▶ [任务要求]
请将下面的全部材料逐行原样照录，答案中不要包含图片。

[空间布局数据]
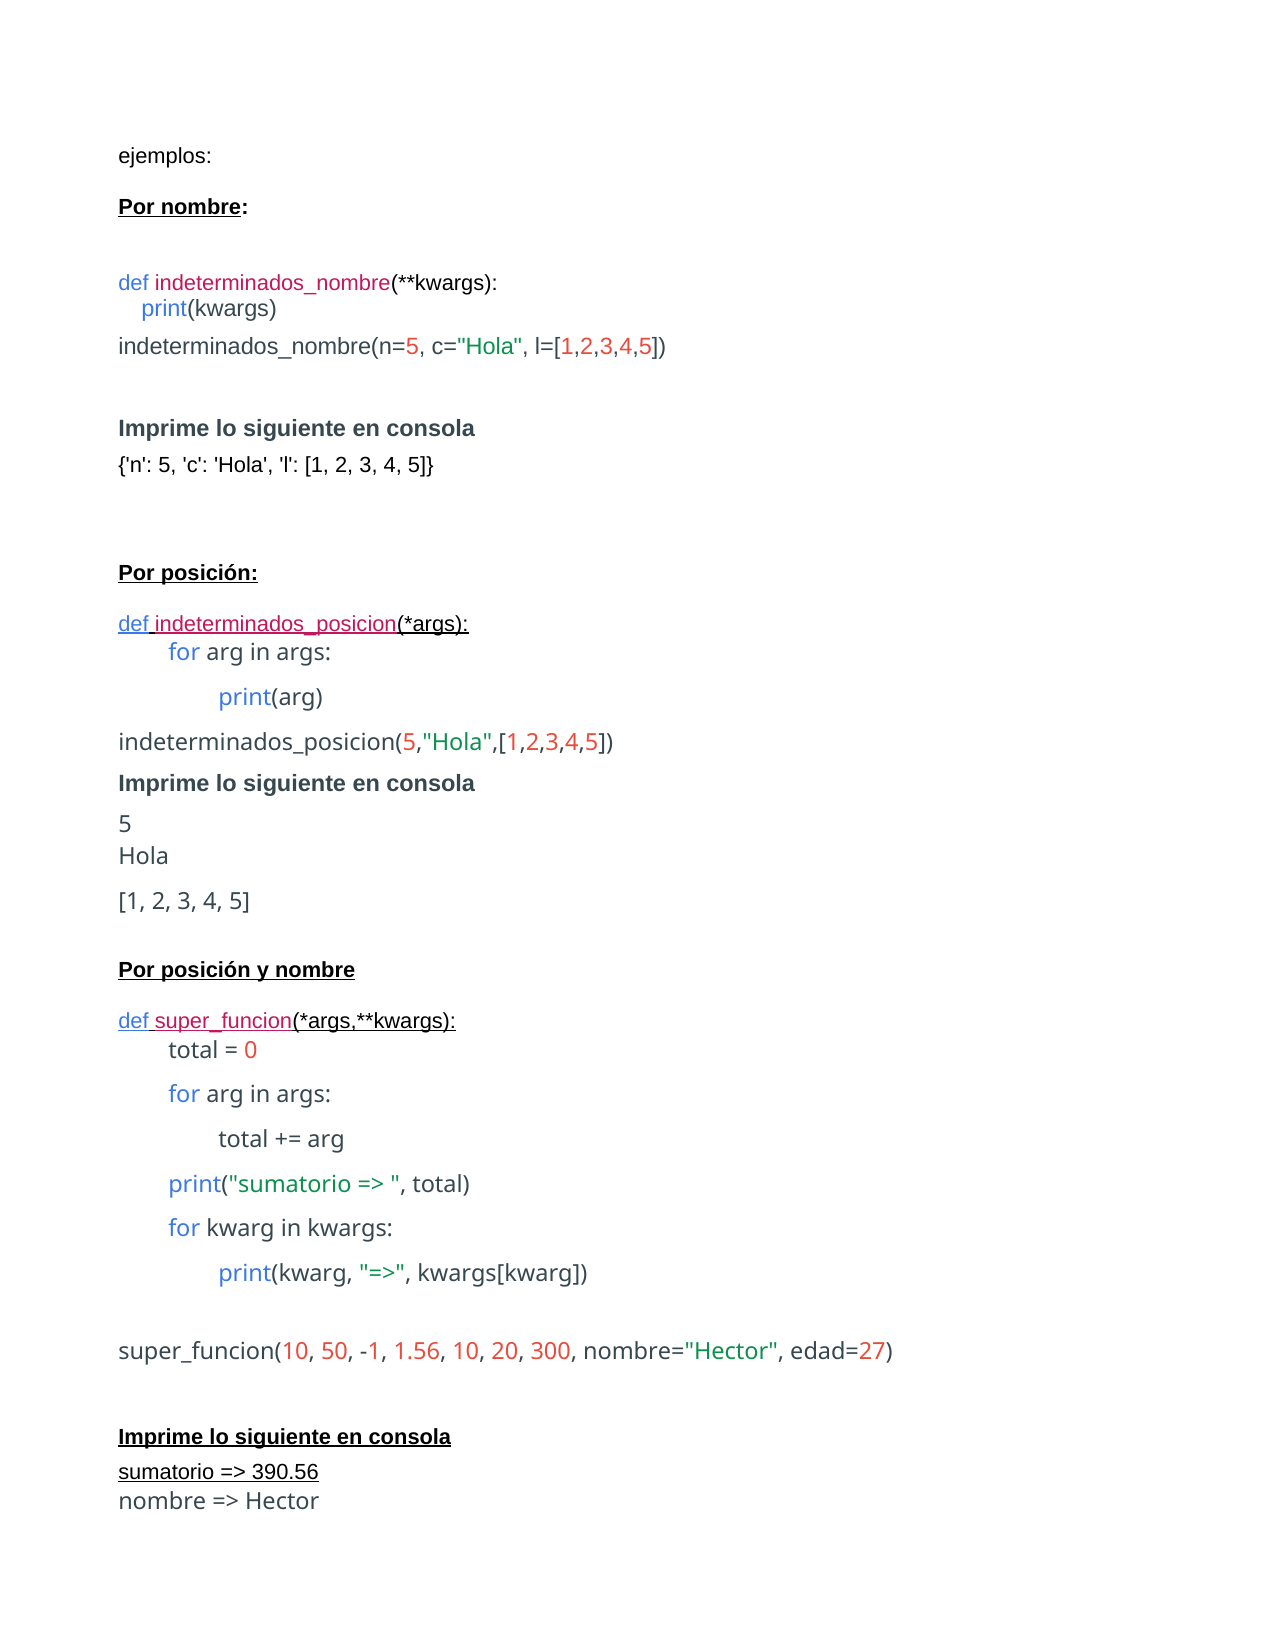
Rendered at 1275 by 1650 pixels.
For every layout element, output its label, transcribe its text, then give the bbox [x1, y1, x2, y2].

text def indeterminados_posicion(*args): [118, 610, 1157, 636]
text Imprime lo siguiente en consola [118, 414, 1157, 441]
text ejemplos: [118, 143, 1157, 168]
text [1, 2, 3, 4, 5] [118, 884, 1157, 916]
text Por posición y nombre [118, 957, 1157, 983]
text for kwarg in kwargs: [118, 1212, 1157, 1244]
text Por posición: [118, 560, 1157, 585]
text for arg in args: [118, 1078, 1157, 1110]
text print(kwarg, "=>", kwargs[kwarg]) [118, 1256, 1157, 1288]
text indeterminados_posicion(5,"Hola",[1,2,3,4,5]) [118, 725, 1157, 757]
text sumatorio => 390.56 [118, 1459, 1157, 1484]
text indeterminados_nombre(n=5, c="Hola", l=[1,2,3,4,5]) [118, 332, 1157, 359]
text print(arg) [118, 680, 1157, 712]
text total = 0 [118, 1033, 1157, 1065]
text super_funcion(10, 50, -1, 1.56, 10, 20, 300, nombre="Hector", edad=27) [118, 1334, 1157, 1366]
text total += arg [118, 1122, 1157, 1154]
text Por nombre: [118, 194, 1157, 219]
text nombre => Hector [118, 1484, 1157, 1516]
text Imprime lo siguiente en consola [118, 770, 1157, 797]
text Hola [118, 839, 1157, 871]
text {'n': 5, 'c': 'Hola', 'l': [1, 2, 3, 4, 5]} [118, 452, 1157, 477]
text print(kwargs) [118, 294, 1157, 321]
text Imprime lo siguiente en consola [118, 1423, 1157, 1449]
text def super_funcion(*args,**kwargs): [118, 1008, 1157, 1033]
text for arg in args: [118, 636, 1157, 668]
text print("sumatorio => ", total) [118, 1167, 1157, 1199]
text def indeterminados_nombre(**kwargs): [118, 269, 1157, 294]
text 5 [118, 807, 1157, 839]
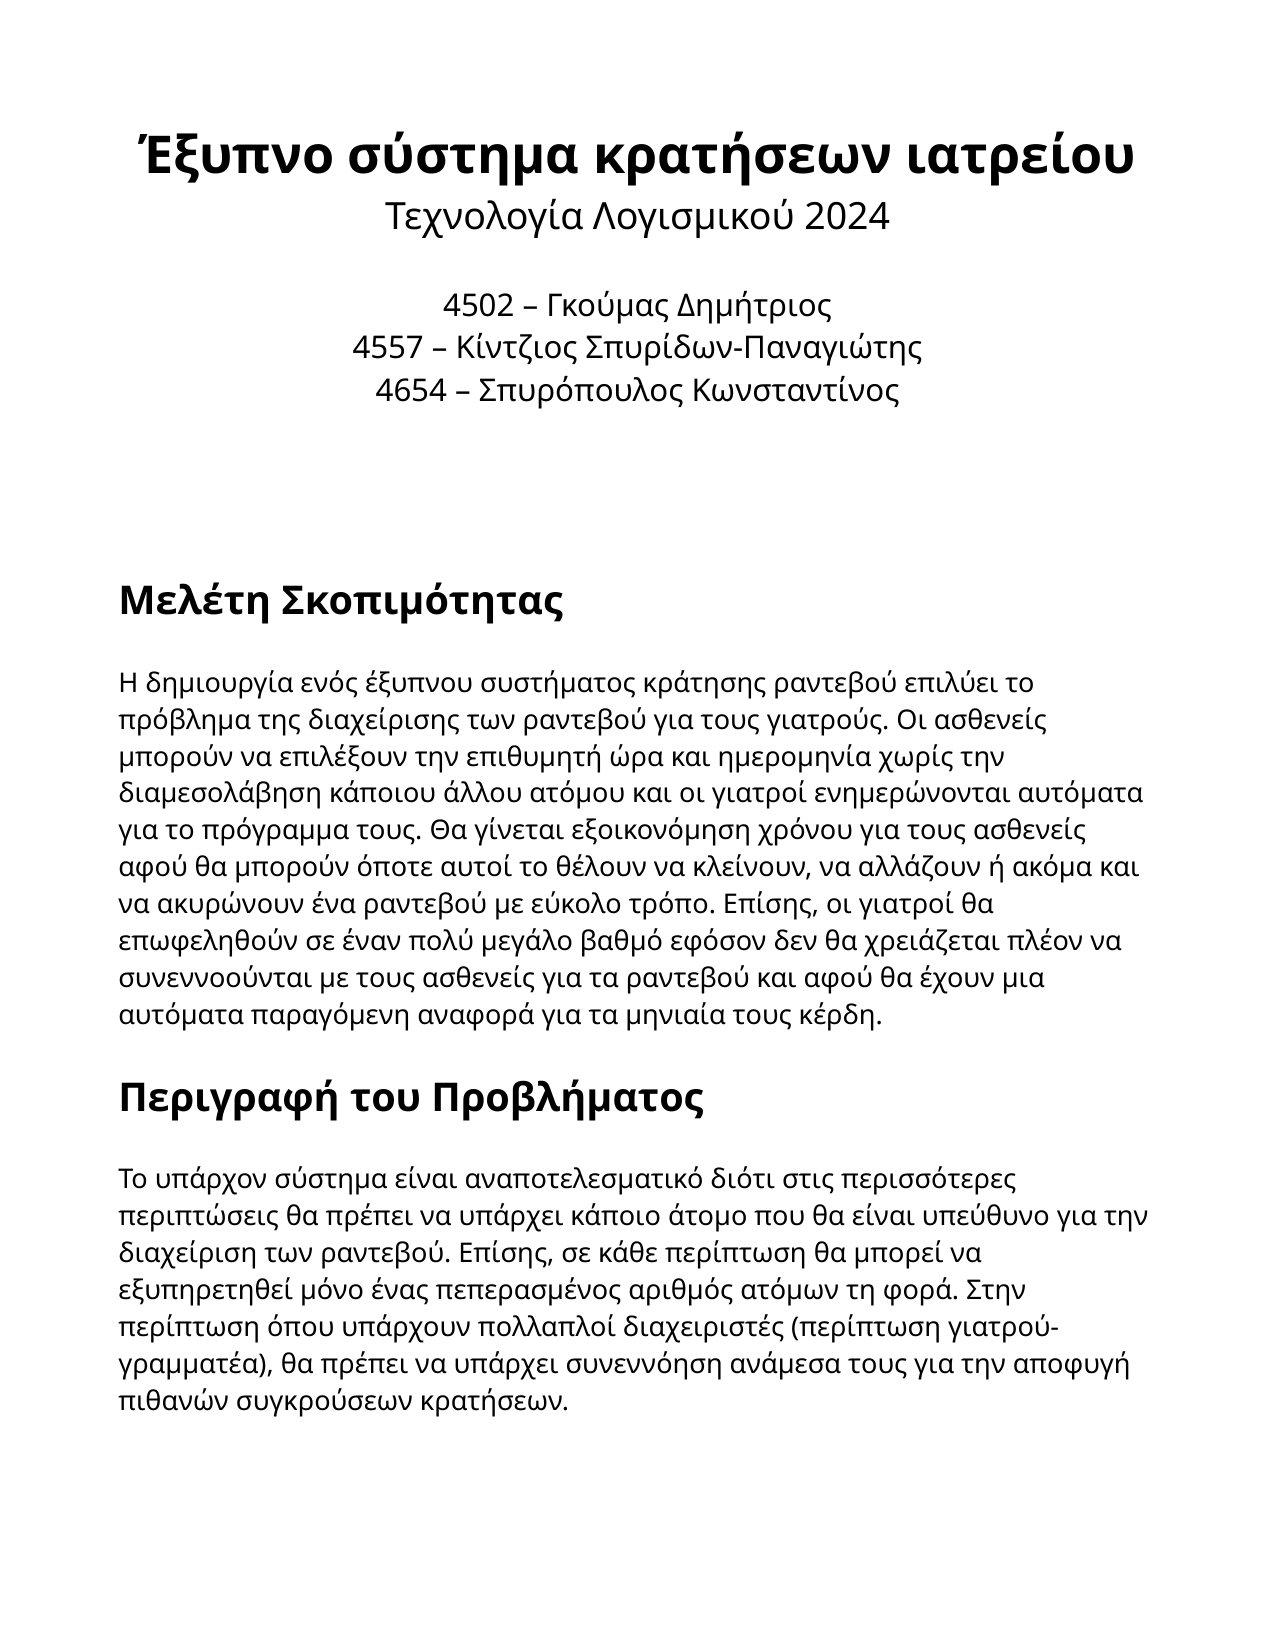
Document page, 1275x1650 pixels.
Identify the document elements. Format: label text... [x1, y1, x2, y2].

text Τεχνολογία Λογισμικού 2024 [118, 189, 1157, 240]
text Η δημιουργία ενός έξυπνου συστήματος κράτησης ραντεβού επιλύει το πρόβλημα της διαχείρισης των ραντεβού για τους γιατρούς. Οι ασθενείς μπορούν να επιλέξουν την επιθυμητή ώρα και ημερομηνία χωρίς την διαμεσολάβηση κάποιου άλλου ατόμου και οι γιατροί ενημερώνονται αυτόματα για το πρόγραμμα τους. Θα γίνεται εξοικονόμηση χρόνου για τους ασθενείς αφού θα μπορούν όποτε αυτοί το θέλουν να κλείνουν, να αλλάζουν ή ακόμα και να ακυρώνουν ένα ραντεβού με εύκολο τρόπο. Επίσης, οι γιατροί θα επωφεληθούν σε έναν πολύ μεγάλο βαθμό εφόσον δεν θα χρειάζεται πλέον να συνεννοούνται με τους ασθενείς για τα ραντεβού και αφού θα έχουν μια αυτόματα παραγόμενη αναφορά για τα μηνιαία τους κέρδη. [118, 663, 1157, 1032]
text Το υπάρχον σύστημα είναι αναποτελεσματικό διότι στις περισσότερες περιπτώσεις θα πρέπει να υπάρχει κάποιο άτομο που θα είναι υπεύθυνο για την διαχείριση των ραντεβού. Επίσης, σε κάθε περίπτωση θα μπορεί να εξυπηρετηθεί μόνο ένας πεπερασμένος αριθμός ατόμων τη φορά. Στην περίπτωση όπου υπάρχουν πολλαπλοί διαχειριστές (περίπτωση γιατρού-γραμματέα), θα πρέπει να υπάρχει συνεννόηση ανάμεσα τους για την αποφυγή πιθανών συγκρούσεων κρατήσεων. [118, 1160, 1157, 1418]
text Μελέτη Σκοπιμότητας [118, 572, 1157, 626]
text Έξυπνο σύστημα κρατήσεων ιατρείου [118, 118, 1157, 189]
text Περιγραφή του Προβλήματος [118, 1069, 1157, 1123]
text 4557 – Κίντζιος Σπυρίδων-Παναγιώτης [118, 325, 1157, 368]
text 4502 – Γκούμας Δημήτριος [118, 283, 1157, 325]
text 4654 – Σπυρόπουλος Κωνσταντίνος [118, 368, 1157, 411]
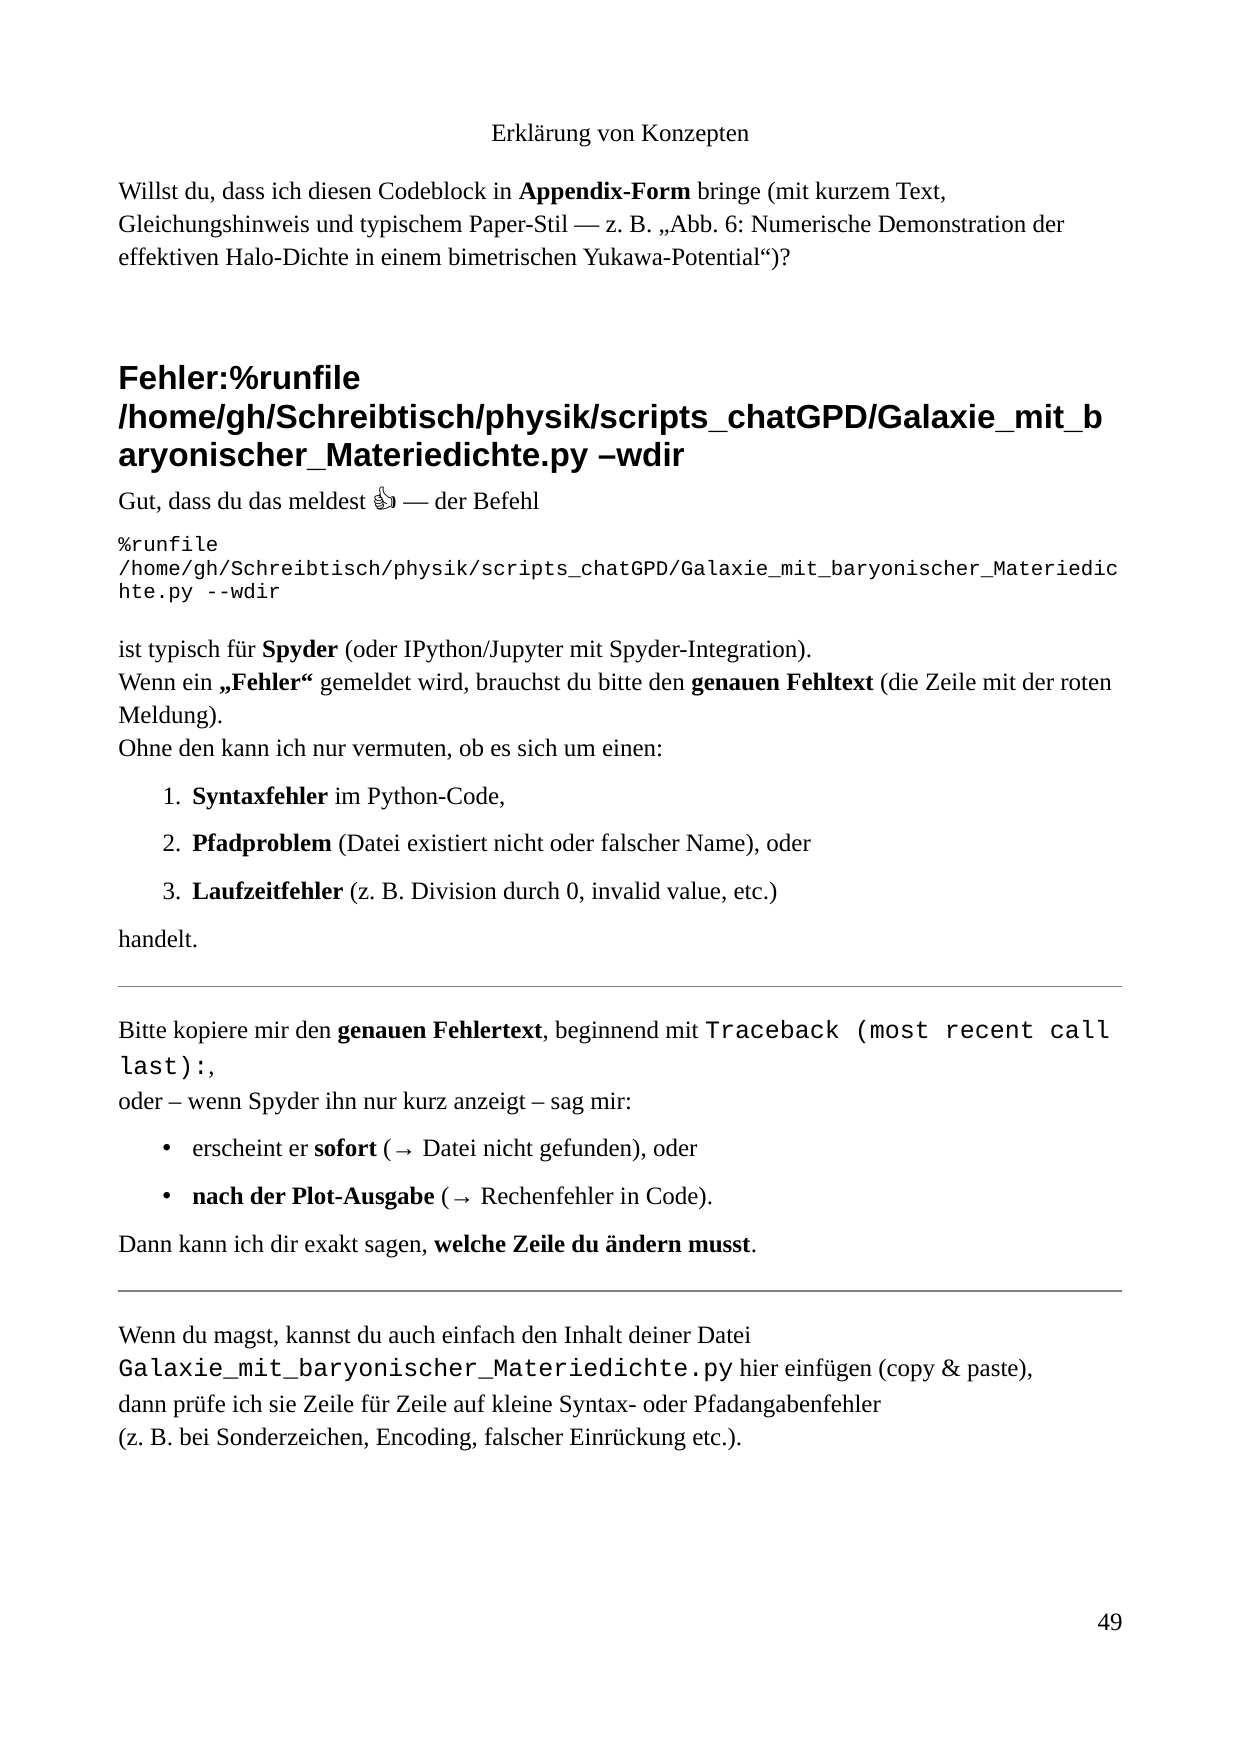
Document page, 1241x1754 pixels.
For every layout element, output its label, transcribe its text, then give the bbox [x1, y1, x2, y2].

▶ [完整输出]
Rendered at 1275 by 1650 pixels.
For every layout element, output its label, transcribe its text, then give the bbox [x1, y1, x2, y2].

text def indeterminados_posicion(*args): [118, 610, 1157, 636]
text Imprime lo siguiente en consola [118, 414, 1157, 441]
text ejemplos: [118, 143, 1157, 168]
text [1, 2, 3, 4, 5] [118, 884, 1157, 916]
text Por posición y nombre [118, 957, 1157, 983]
text for kwarg in kwargs: [118, 1212, 1157, 1244]
text Por posición: [118, 560, 1157, 585]
text for arg in args: [118, 1078, 1157, 1110]
text print(kwarg, "=>", kwargs[kwarg]) [118, 1256, 1157, 1288]
text indeterminados_posicion(5,"Hola",[1,2,3,4,5]) [118, 725, 1157, 757]
text sumatorio => 390.56 [118, 1459, 1157, 1484]
text indeterminados_nombre(n=5, c="Hola", l=[1,2,3,4,5]) [118, 332, 1157, 359]
text print(arg) [118, 680, 1157, 712]
text total = 0 [118, 1033, 1157, 1065]
text super_funcion(10, 50, -1, 1.56, 10, 20, 300, nombre="Hector", edad=27) [118, 1334, 1157, 1366]
text total += arg [118, 1122, 1157, 1154]
text Por nombre: [118, 194, 1157, 219]
text nombre => Hector [118, 1484, 1157, 1516]
text Imprime lo siguiente en consola [118, 770, 1157, 797]
text Hola [118, 839, 1157, 871]
text {'n': 5, 'c': 'Hola', 'l': [1, 2, 3, 4, 5]} [118, 452, 1157, 477]
text print(kwargs) [118, 294, 1157, 321]
text Imprime lo siguiente en consola [118, 1423, 1157, 1449]
text def super_funcion(*args,**kwargs): [118, 1008, 1157, 1033]
text for arg in args: [118, 636, 1157, 668]
text print("sumatorio => ", total) [118, 1167, 1157, 1199]
text def indeterminados_nombre(**kwargs): [118, 269, 1157, 294]
text 5 [118, 807, 1157, 839]
Document page, 1275x1650 pixels.
Identify the document elements. Format: label text... [x1, y1, x2, y2].

text Τεχνολογία Λογισμικού 2024 [118, 189, 1157, 240]
text Η δημιουργία ενός έξυπνου συστήματος κράτησης ραντεβού επιλύει το πρόβλημα της διαχείρισης των ραντεβού για τους γιατρούς. Οι ασθενείς μπορούν να επιλέξουν την επιθυμητή ώρα και ημερομηνία χωρίς την διαμεσολάβηση κάποιου άλλου ατόμου και οι γιατροί ενημερώνονται αυτόματα για το πρόγραμμα τους. Θα γίνεται εξοικονόμηση χρόνου για τους ασθενείς αφού θα μπορούν όποτε αυτοί το θέλουν να κλείνουν, να αλλάζουν ή ακόμα και να ακυρώνουν ένα ραντεβού με εύκολο τρόπο. Επίσης, οι γιατροί θα επωφεληθούν σε έναν πολύ μεγάλο βαθμό εφόσον δεν θα χρειάζεται πλέον να συνεννοούνται με τους ασθενείς για τα ραντεβού και αφού θα έχουν μια αυτόματα παραγόμενη αναφορά για τα μηνιαία τους κέρδη. [118, 663, 1157, 1032]
text Το υπάρχον σύστημα είναι αναποτελεσματικό διότι στις περισσότερες περιπτώσεις θα πρέπει να υπάρχει κάποιο άτομο που θα είναι υπεύθυνο για την διαχείριση των ραντεβού. Επίσης, σε κάθε περίπτωση θα μπορεί να εξυπηρετηθεί μόνο ένας πεπερασμένος αριθμός ατόμων τη φορά. Στην περίπτωση όπου υπάρχουν πολλαπλοί διαχειριστές (περίπτωση γιατρού-γραμματέα), θα πρέπει να υπάρχει συνεννόηση ανάμεσα τους για την αποφυγή πιθανών συγκρούσεων κρατήσεων. [118, 1160, 1157, 1418]
text Μελέτη Σκοπιμότητας [118, 572, 1157, 626]
text Έξυπνο σύστημα κρατήσεων ιατρείου [118, 118, 1157, 189]
text Περιγραφή του Προβλήματος [118, 1069, 1157, 1123]
text 4557 – Κίντζιος Σπυρίδων-Παναγιώτης [118, 325, 1157, 368]
text 4502 – Γκούμας Δημήτριος [118, 283, 1157, 325]
text 4654 – Σπυρόπουλος Κωνσταντίνος [118, 368, 1157, 411]
Document page, 1241x1754 pixels.
For every layout element, output its label, transcribe its text, then give the bbox [x1, y1, x2, y2].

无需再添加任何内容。